---------- Records provided

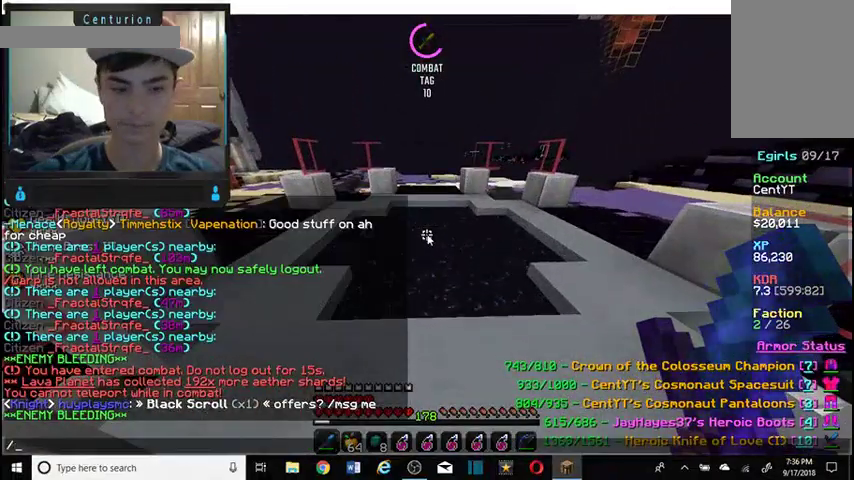
{"keys": [], "mouse": []}
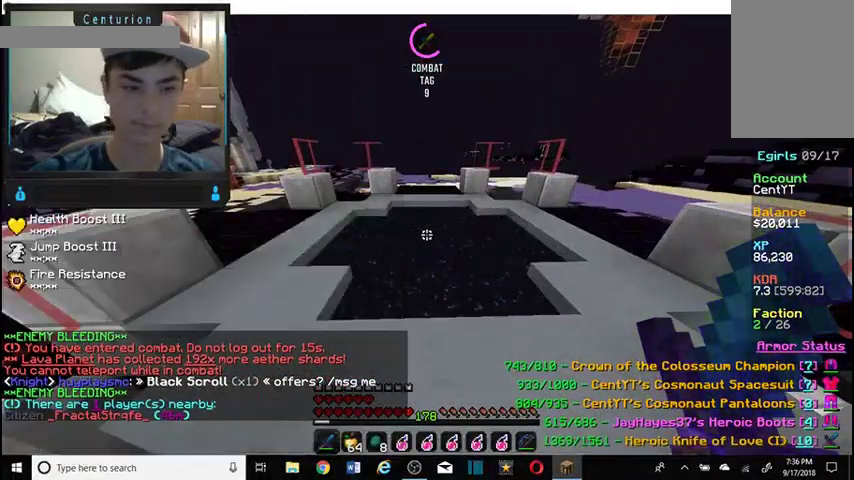
{"keys": [], "mouse": [], "events": []}
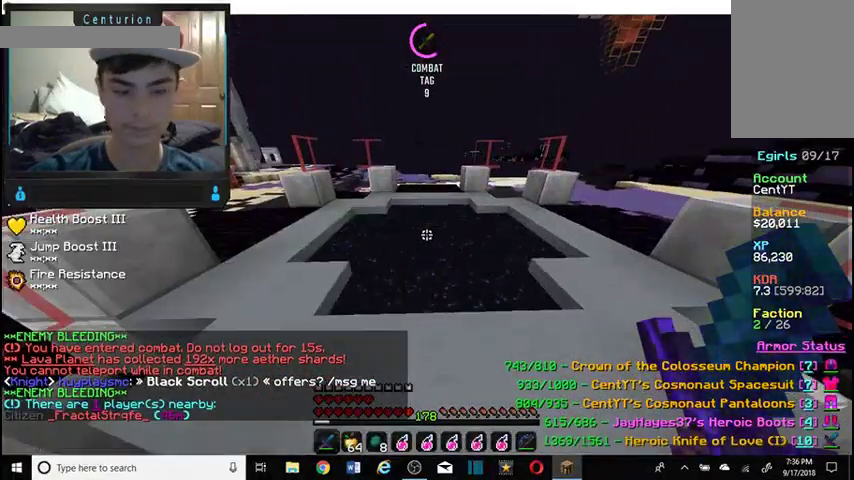
{"keys": [], "mouse": [], "events": []}
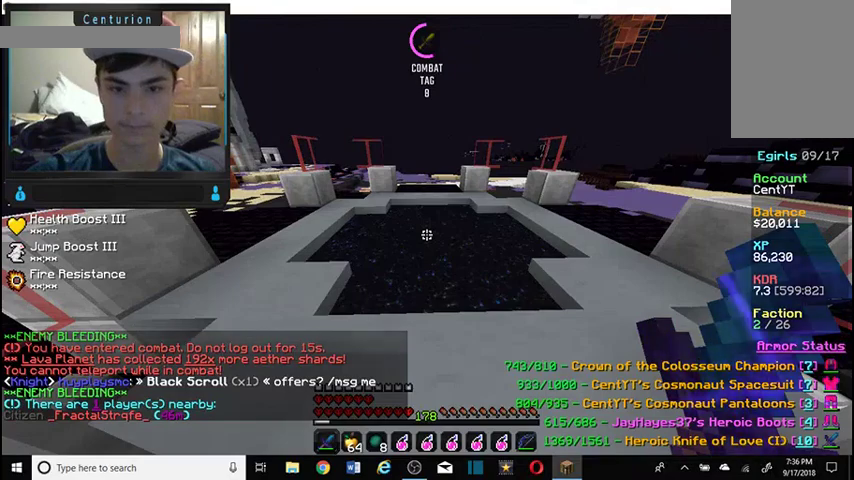
{"keys": [], "mouse": [], "events": []}
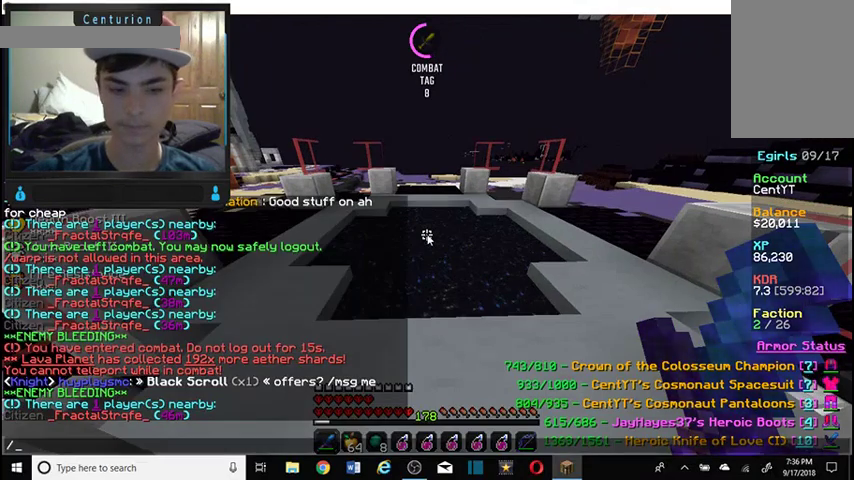
{"keys": [], "mouse": [], "events": []}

--------------------

With the images left out, output all the entries above exactly.

{"keys": [], "mouse": []}
{"keys": [], "mouse": [], "events": []}
{"keys": [], "mouse": [], "events": []}
{"keys": [], "mouse": [], "events": []}
{"keys": [], "mouse": [], "events": []}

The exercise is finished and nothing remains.